Because we used record=True, we have the history of the simulation, which we can now visualize using tree_world.visualize

from tree_world.visualize import visualize_treeworld_run
visualize_treeworld_run(
    world.tree_locations.numpy().tolist(),
    [tree.name for tree in world.trees],
    [tree.is_poisonous for tree in world.trees],
    world.record_positions,
    world.record_healths,
    world.config.max_health,
    title="TreeWorld run",
    save_path="tree_world_run.png",
    show=False,
)
/Users/alockett/dev/tree-world/src/tree_world/visualize.py:222: UserWarning: Glyph 108 (l) missing from font(s) Noto Emoji.
  fig.savefig(save_path, bbox_inches="tight", dpi=150)
/Users/alockett/dev/tree-world/src/tree_world/visualize.py:222: UserWarning: Glyph 112 (p) missing from font(s) Noto Emoji.
  fig.savefig(save_path, bbox_inches="tight", dpi=150)
(<Figure size 800x800 with 2 Axes>, <Axes: title={'center': 'TreeWorld run'}>)

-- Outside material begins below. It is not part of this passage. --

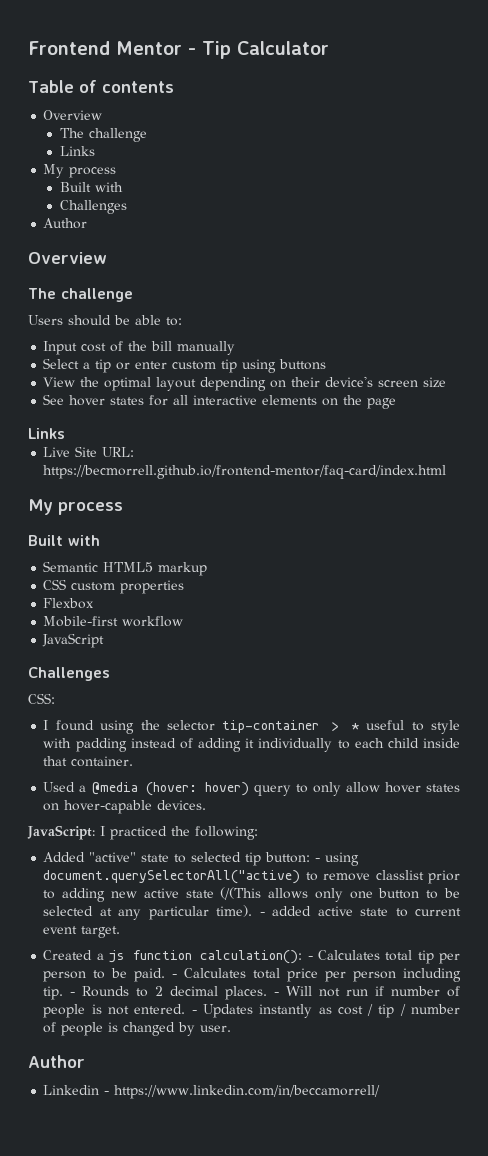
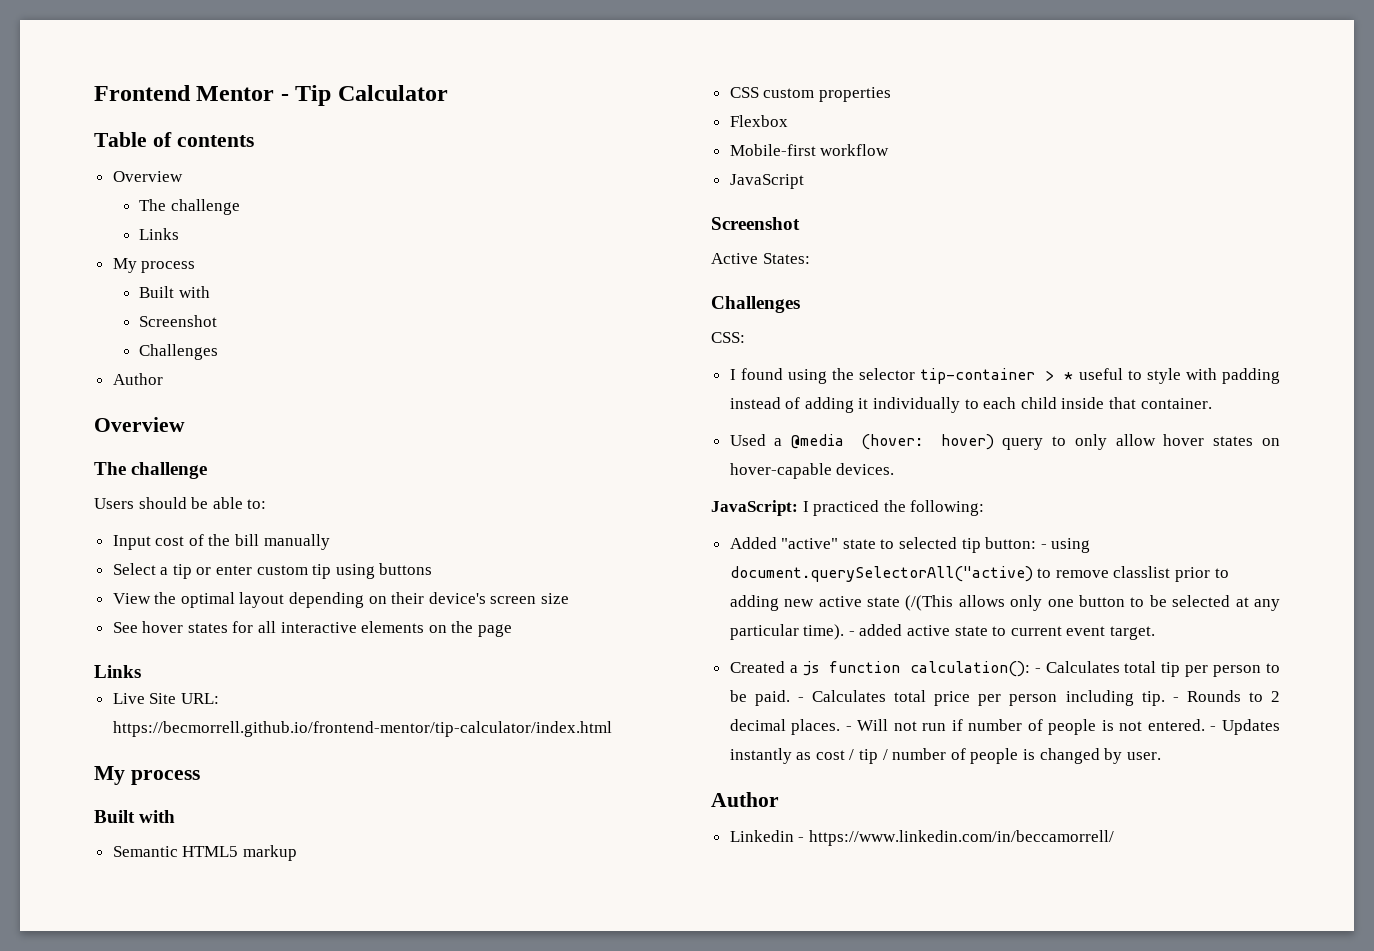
(123, 187) none -> [139,315,218,327] // Screenshot
[43,465,447,479] https://becmorrell.github.io/frontend-mentor/faq-card/index.html -> [112,721,612,737] https://becmorrell.github.io/frontend-mentor/tip-calculator/index.html
(105, 640) none -> [711,217,800,230] [711,253,810,264] // Screenshot // Active States:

/Users/alockett/dev/tree-world/venv/lib/python3.12/site-packages/IPython/core/events.py:82: UserWarning: Glyph 108 (l) missing from font(s) Noto Emoji.
  func(*args, **kwargs)
/Users/alockett/dev/tree-world/venv/lib/python3.12/site-packages/IPython/core/events.py:82: UserWarning: Glyph 112 (p) missing from font(s) Noto Emoji.
  func(*args, **kwargs)
/Users/alockett/dev/tree-world/venv/lib/python3.12/site-packages/IPython/core/pylabtools.py:170: UserWarning: Glyph 108 (l) missing from font(s) Noto Emoji.

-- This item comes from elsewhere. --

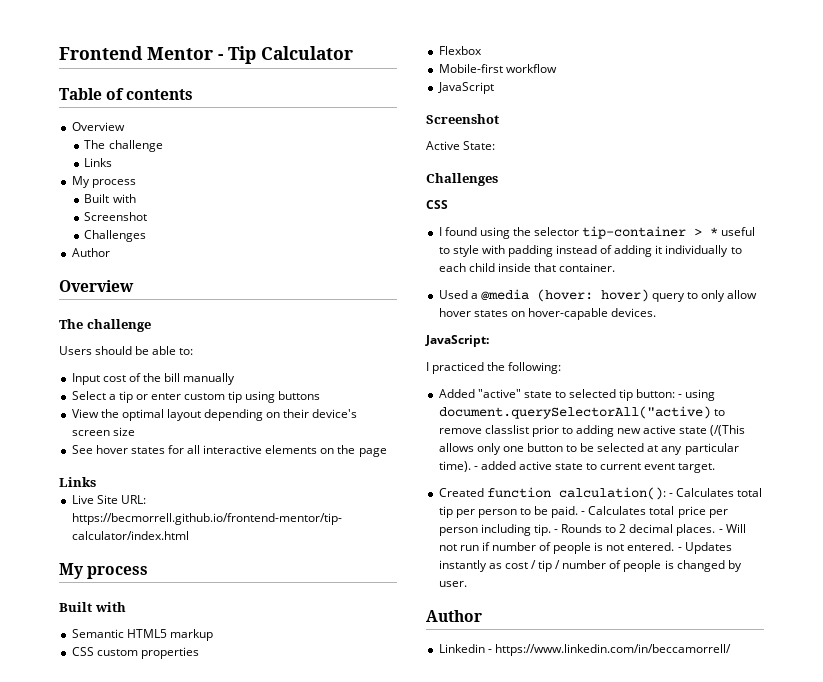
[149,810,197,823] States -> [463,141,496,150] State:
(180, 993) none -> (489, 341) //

  fig.canvas.print_figure(bytes_io, **kw)
/Users/alockett/dev/tree-world/venv/lib/python3.12/site-packages/IPython/core/pylabtools.py:170: UserWarning: Glyph 112 (p) missing from font(s) Noto Emoji.
  fig.canvas.print_figure(bytes_io, **kw)
<Figure size 800x800 with 2 Axes>

So we see that a very basic agent that approaches trees already does a decent job at staying alive.

Now we just need to make our agent more intelligent, and our simulation harder.